27 DE FEVEREIRO DE 2018
CAPA
Marfa, um oásis no deserto
A melhor palavra que tenho para descrever Marfa é peculiar. Em pleno deserto de Chihuahua, em uma região árida cheia de caubóis, na intersecção das rodovias US 90 e 67, a cidade de apenas 2 mil habitantes é um destino dominado por arte contemporânea, cultura, estrelas e muita mística, no caminho ao Big Bend National Park.
Os prédios baixinhos, que parecem caixotes, estão aqui e ali, meio solitários nas grandes quadras cortadas por largas avenidas. Em toda Marfa, há somente um semáforo - com só quatro quilômetros quadrados de área, ela realmente não precisa mais do que isso.
Mas é a noite que começou a colocar esse lugar no mapa turístico.

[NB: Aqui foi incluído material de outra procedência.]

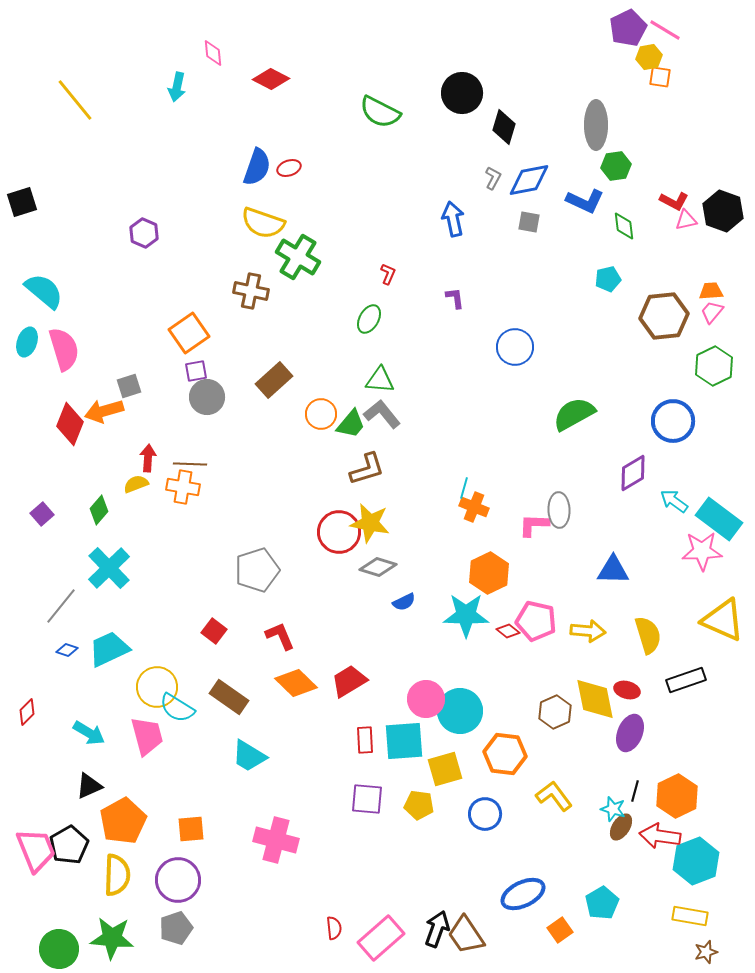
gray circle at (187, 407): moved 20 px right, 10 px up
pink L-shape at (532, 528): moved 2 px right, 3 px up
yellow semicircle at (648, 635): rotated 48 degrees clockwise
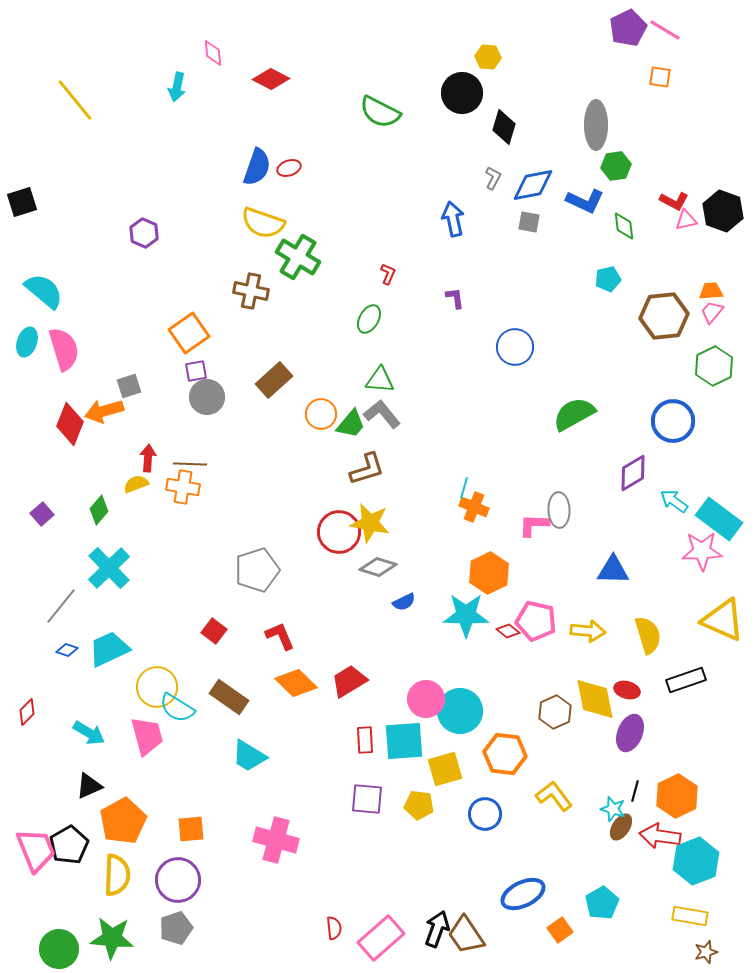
yellow hexagon at (649, 57): moved 161 px left; rotated 15 degrees clockwise
blue diamond at (529, 180): moved 4 px right, 5 px down
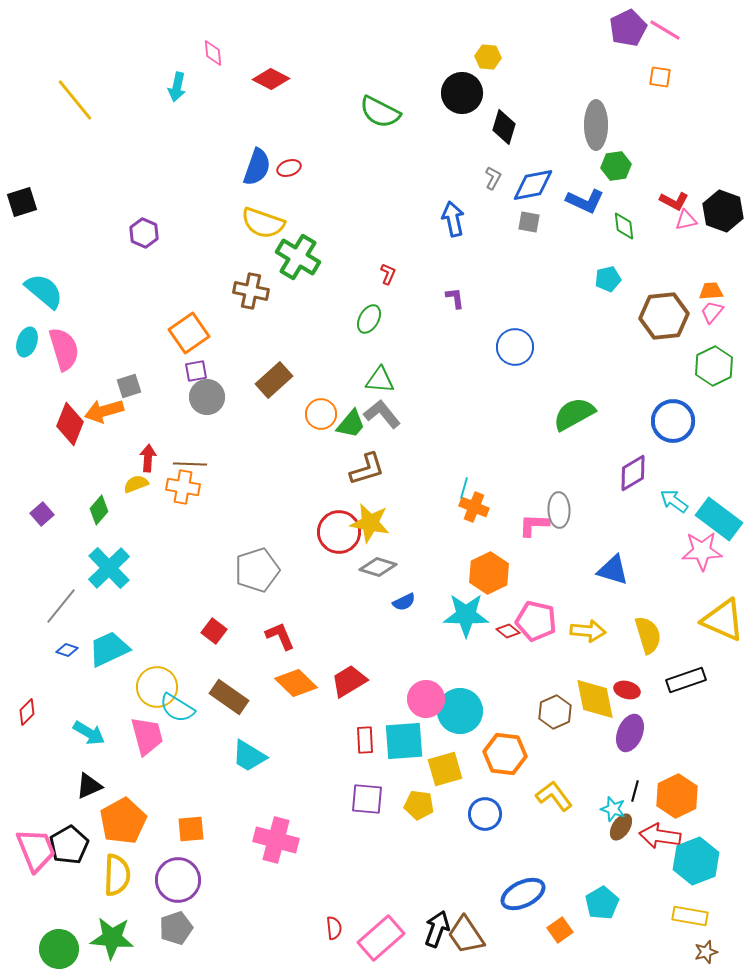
blue triangle at (613, 570): rotated 16 degrees clockwise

Desde o final do século 19, avistam-se as misteriosas "luzes de Marfa", descritas no site de turismo dos EUA como "uma iluminação estranha, aparentemente sem origem" que "dança pelo horizonte, resultando em um fenômeno inexplicável". Cogitou-se que elas fossem resultado de luzes automotivas e da iluminação elétrica, mas povos nativos as documentaram muito antes do surgimento dessas invenções.
Ajuda o fato de Marfa estar um tanto isolada, o que deixa a noite mais escura e facilita a observação das estrelas. Há, inclusive, uma espécie de mirante oficial, a Marfa Lights Viewing Area, a 145 quilômetros a leste da cidade, na Highway 90, que atrai muita gente todos os dias para simplesmente observar os astros em silêncio.

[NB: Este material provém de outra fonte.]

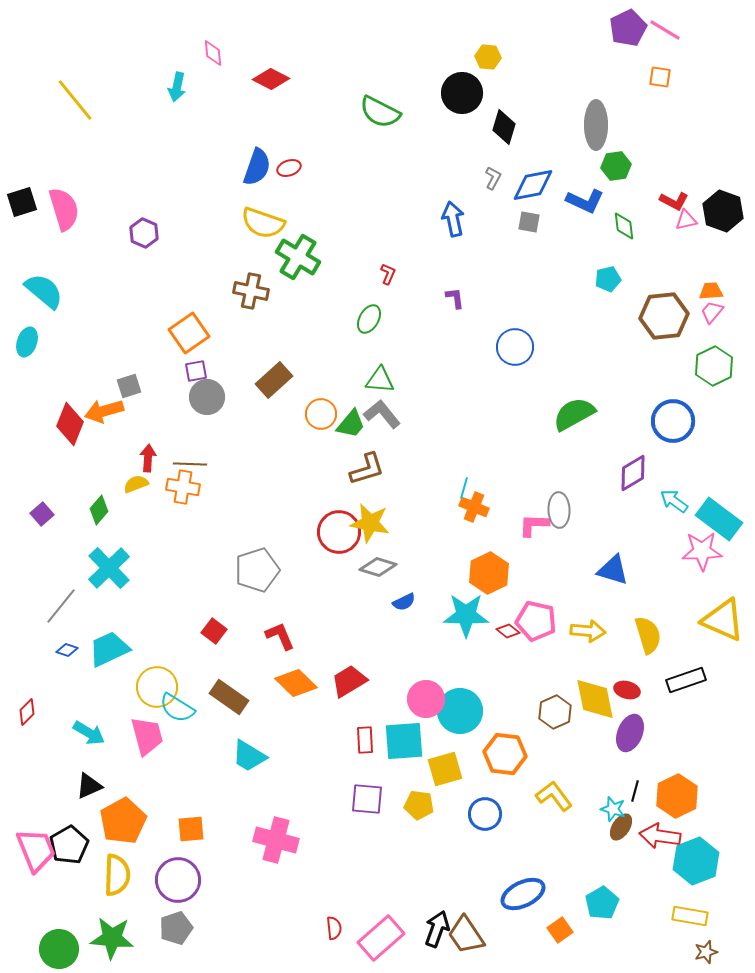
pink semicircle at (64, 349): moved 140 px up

Se o turista quiser ir além, pode visitar o McDonald Observatory, a 48 quilômetros de Marfa, que conta com alguns dos maiores telescópios de pesquisa do mundo. Fomos a um evento de observação, bem comuns por lá, mas, infelizmente, o tempo não permitiu que víssemos grande coisa.
Essa mística pode ser vivida em um dos maiores ícones locais, o El Cosmico, um hotel/acampamento meio hippie, onde é possível se hospedar em trailers vintage coloridos e muito bem equipados. Se você curte decoração, vai enlouquecer com a loja de suvenires, que oferece produtos estilosos, especialmente pôsteres. Lugar que reúne artistas, o El Cosmico recebe todos os anos o Trans-Pecos Festival of Music + Love, em setembro. Se você preferir uma hospedagem mais tradicional, opte pelo Hotel Paisano, que recebeu o elenco de Assim Caminha a Humanidade, filme estrelado por Elizabeth Taylor e James Dean, rodado em Marfa nos anos 1950.
A cidade também é um destino de peregrinação para os apaixonados por arte minimalista graças à Judd Foundation. Em 1971, Donald Judd (1928-1994) abandonou Nova York para se instalar e abrigar suas grandes obras nas espaçosas e abandonadas terras de um antigo quartel-geral do Exército, hoje conhecida como La Mansana de Chinati, ou, informalmente, como The Block. Li em algum lugar que foi inspiração de Bernardo Paz na criação de Inhotim, em Minas Gerais.
Você pode fazer uma visita guiada que o levará a hangares com inúmeras estantes e vastos pátios cheios de esculturas de concreto. Confesso que não consegui apreciar o trabalho de Judd, mas um crítico de arte me disse que o artista é muito relevante em sua área. Vá e depois me diga o que achou.
Outro ícone da região é a Prada Marfa, que não é uma loja da famosa grife, mas uma instalação de pop-art às margens da US 90. Trata-se de uma pequena construção no meio do nada que remonta a uma vitrine da Prada, com bolsas e sapatos da marca à mostra. Interprete a obra como quiser; alguns na vizinhança acharam um tanto presunçoso: um tempo depois, surgiu outra pequena construção perto dali, entre as cidades de Marathon e Alpine, com o logo da Target, loja de artigos populares dos EUA. Essa eterna dúvida de entender ou não a arte, de não saber o que é genial ou apenas presunção, é bastante aparente na série I Love Dick (2017), comédia da Amazon Prime ambientada em Marfa.